Bee-autiful: A Summer As A Beekeeping Intern

This summer I and other university students took a beekeeping internship class with an entomologist and master beekeeper, who has been caring for student farm beehives for the past several years as a demo item. The class was intended for training student farmers in the maintenance and caring of the Student Farm Apiary, and gave us intense hands on training during the busiest season for our buzzing buddies!

Every class day, except field trip days or when the weather was bad, we would put on veils or bee suits and crack open the hives. Through the instruction of our professor we received an excellent hands on experience (plus one mandatory sting), and learned how to check for diseases and parasites, understand comb development and hive structure, interpret bee signaling, and manage an apiary successfully. Part of our grade was our field journal, which was a constant diary of our interactions with the hives; what happened, when, and what we planned to do next. Bees are so dependent upon the seasons for when they forage, swarm, or store excess honey, a journal is a vital track record to remind you what did and didn’t work and when to do it again in following years. The ability to predict conditions based on the most current data is incredibly useful not only for tailoring your hive management to your local microclimate, but as we watch global warming warp our seasons we are unable to use the established seasonal guidelines beekeepers have used for centuries.

The other half of our grade was dependent upon our the work we accomplished in specialized teams. We had a hive construction team that put together and painted new hive boxes and stands that now actually belong to the farm.  A mite monitoring team checked the hive bi-weekly using sugar shakes, sticky boards, and drone pulls to estimate the population of varroa mites in the hives. Another team mapped the colony development weekly to see where the observation hive was putting brood, pollen, and honey stores as the seasons wore on. Finally, a behavior team spent many hours watching the hive entrance to monitor hive activity and learning the “bee dance” to interpret the communicative dances the bees use to signal food sources. So cool!

During the first 4 weeks of class we had a swarm catcher (also known as a nuc box) on top of our nearby bee shed and breathlessly hoped to find ourselves with another colony. One day I came to class and there are my classmates all crowded around standing on tiptoe and pointing excitedly-we had caught a swarm! We happily donned our veils and went to check our established hives. One hive had an abnormal amount of queen cells, which isn’t entirely unusual during swarm season, and we pulled them off. As we did this however, we realized that despite the warm forage-encouraging weather, there simply weren’t enough bees. More so, there simply wasn’t a queen. Terrified of having a colony collapse due to being queen-less we incubated one of the cells we had removed. I carried the tiny queen brood cell in my shirt breast pocket carefully as some classmates climbed on top of the bee shed and found we hadn’t caught a wild swarm, but had caught our own hive’s swarm. The marked queen buzzed cheekily at us as we laughed over our inability to keep bees from doing what they do. The queen I carried was replaced in the now queen-less hive and we arranged for the swarm to have their own hive box.
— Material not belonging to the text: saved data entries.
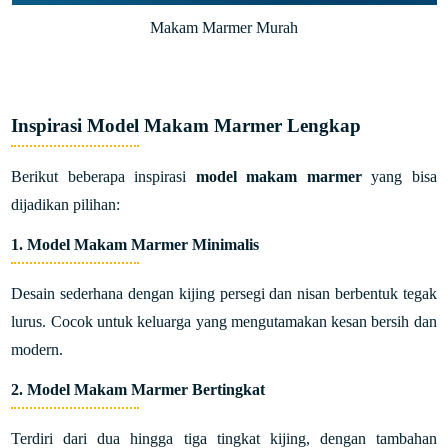
Makam Marmer Murah
Inspirasi Model Makam Marmer Lengkap
Berikut beberapa inspirasi
model makam marmer
yang bisa
dijadikan pilihan:
1. Model Makam Marmer Minimalis
Desain sederhana dengan kijing persegi dan nisan berbentuk tegak
lurus. Cocok untuk keluarga yang mengutamakan kesan bersih dan
modern.
2. Model Makam Marmer Bertingkat
Terdiri dari dua hingga tiga tingkat kijing, dengan tambahan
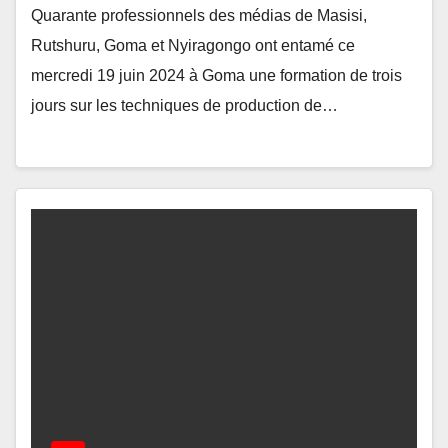
Quarante professionnels des médias de Masisi,
Rutshuru, Goma et Nyiragongo ont entamé ce
mercredi 19 juin 2024 à Goma une formation de trois
jours sur les techniques de production de…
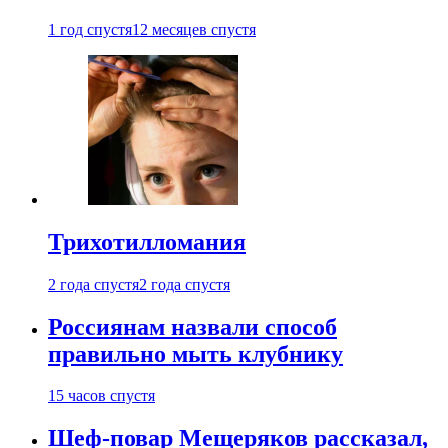
1 год спустя
12 месяцев спустя
Трихотилломания
2 года спустя
2 года спустя
Россиянам назвали способ
правильно мыть клубнику
15 часов спустя
Шеф-повар Мещеряков рассказал,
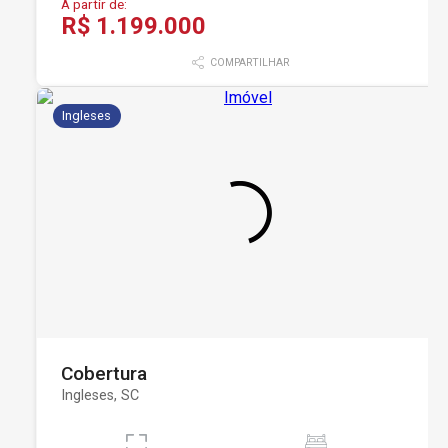
A partir de:
R$ 1.199.000
COMPARTILHAR
Ingleses
Cobertura
Ingleses, SC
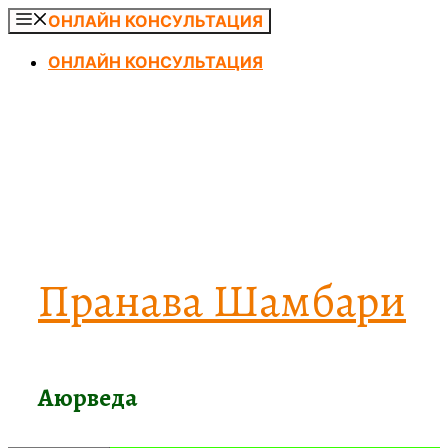
Перейти
ОНЛАЙН КОНСУЛЬТАЦИЯ
к
ОНЛАЙН КОНСУЛЬТАЦИЯ
содержимому
Пранава Шамбари
Аюрведа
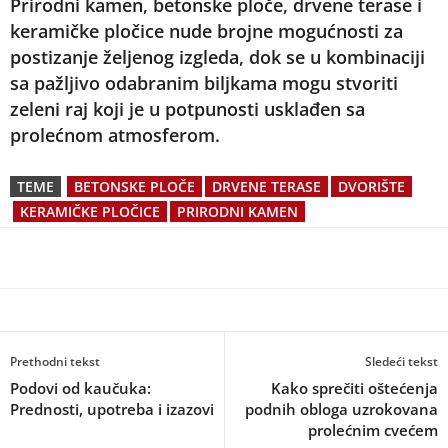
Prirodni kamen, betonske ploče, drvene terase i
keramičke pločice nude brojne mogućnosti za
postizanje željenog izgleda, dok se u kombinaciji
sa pažljivo odabranim biljkama mogu stvoriti
zeleni raj koji je u potpunosti usklađen sa
prolećnom atmosferom.
TEME
BETONSKE PLOČE
DRVENE TERASE
DVORIŠTE
KERAMIČKE PLOČICE
PRIRODNI KAMEN
Prethodni tekst
Sledeći tekst
Podovi od kaučuka:
Kako sprečiti oštećenja
Prednosti, upotreba i izazovi
podnih obloga uzrokovana
prolećnim cvećem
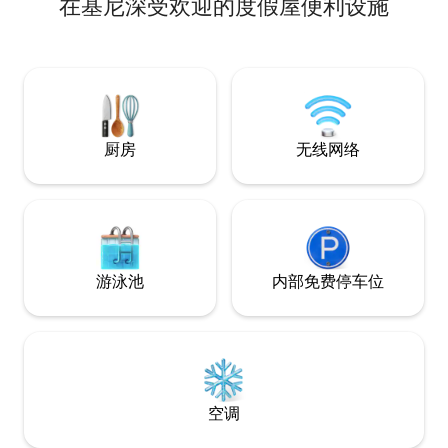
在基尼深受欢迎的度假屋便利设施
房源共有4间卧室
有一间儿童房，配
房源共有4间卫生间
的奖励。 从露台、附近的徒步道、游泳场
地和滑雪场欣赏美
厨房
无线网络
游泳池
内部免费停车位
空调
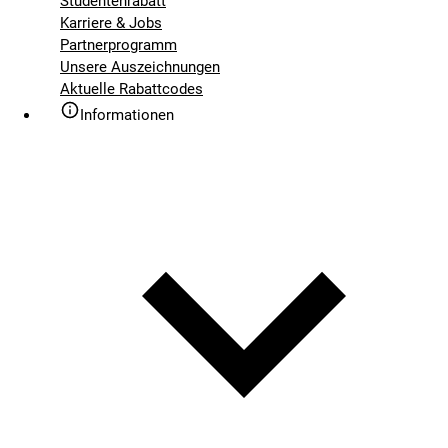
Studentenrabatt
Karriere & Jobs
Partnerprogramm
Unsere Auszeichnungen
Aktuelle Rabattcodes
Informationen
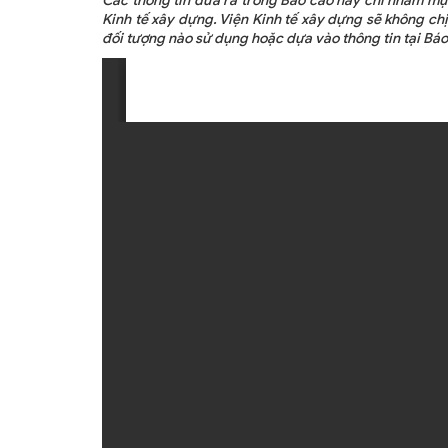
Các thông tin đưa ra trong Báo cáo này chỉ nhằm mục
ẤN PHẨM
Kinh tế xây dựng. Viện Kinh tế xây dựng sẽ không chịu
đối tượng nào sử dụng hoặc dựa vào thông tin tại Báo
ĐÀO TẠO, BỒI DƯỠNG
TƯ VẤN
THÔNG TIN CÔNG BỐ
TRA CỨU VĂN BẢN
TRAO ĐỔI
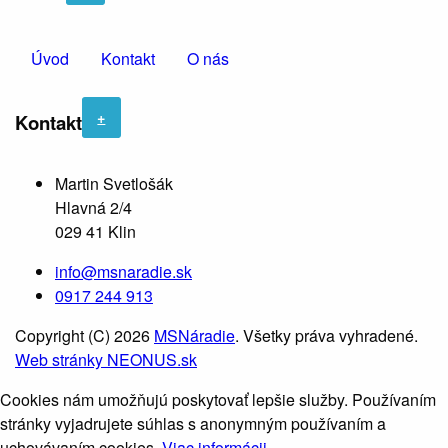
Úvod
Kontakt
O nás
+
Kontakt
Martin Svetlošák
Hlavná 2/4
029 41 Klin
info@msnaradie.sk
0917 244 913
Copyright (C) 2026
MSNáradie
. Všetky práva vyhradené.
Web stránky NEONUS.sk
Cookies nám umožňujú poskytovať lepšie služby. Používaním
stránky vyjadrujete súhlas s anonymným používaním a
uchovávaním cookies.
Viac informácii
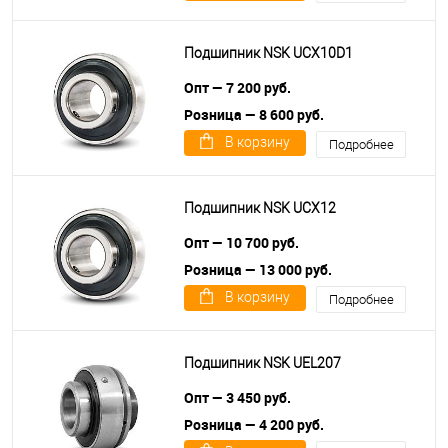
Подшипник NSK UCX10D1
Опт — 7 200 руб.
Розница — 8 600 руб.
В корзину
Подробнее
Подшипник NSK UCX12
Опт — 10 700 руб.
Розница — 13 000 руб.
В корзину
Подробнее
Подшипник NSK UEL207
Опт — 3 450 руб.
Розница — 4 200 руб.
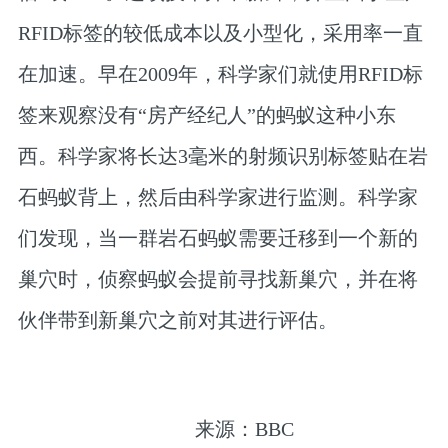
RFID标签的较低成本以及小型化，采用率一直
在加速。早在2009年，科学家们就使用RFID标
签来观察没有“房产经纪人”的蚂蚁这种小东
西。科学家将长达3毫米的射频识别标签贴在岩
石蚂蚁背上，然后由科学家进行监测。科学家
们发现，当一群岩石蚂蚁需要迁移到一个新的
巢穴时，侦察蚂蚁会提前寻找新巢穴，并在将
伙伴带到新巢穴之前对其进行评估。
来源：BBC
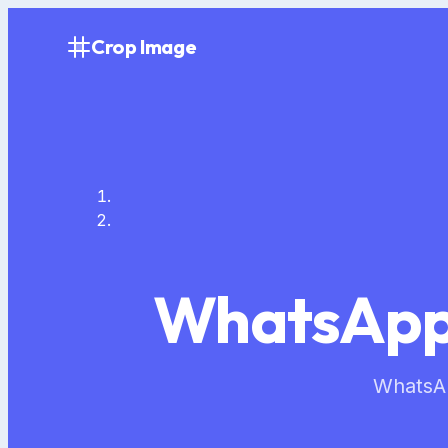
Crop Image
WhatsA
Whats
It brought up an interesting question though. We, as beekeepers, often if not always suppress swarming in the hives we manage to keep them large and productive. There has also been talk of how “swarm happy” bought bred queens have become as late- probably a result of breeding for one characteristic and inadvertently ending up with another as well. However, if a bee hive feels like it wants to effectively split in two, should we let it? Will they be healthier if allowed to swarm or are they just perpetuating a self-weakening behavior? There are so many things we do in beekeeping that are tough choices and it’s hard to make clear whether it is better for our goals as a beekeeper or our bee’s goals as a bee. Unfortunately as as we watch our ecosystem become poisoned and our bees die out in horrifyingly large numbers, plus the effects of invasive diseases and parasites nearly wiping out feral colonies altogether, the need to encourage the integrity of our bee populations has never been more important, nor more difficult.

It was an amazing summer and aside from delicious honey, new friends, and a few funny stories I feel like I’ve gained what will be a life long passion. The Student Farm Apiary is my second home and each hive like a good friend- each with their own moods and personalities and flaws. Despite having a suit, I don’t have gloves. It gives me a better feel for the hive and I love feeling the bees on my fingers, despite them often being upset. A few swollen digits is a small price to pay for the appreciation I’ve gained for these wonderfully evolved insects and the insane work they do!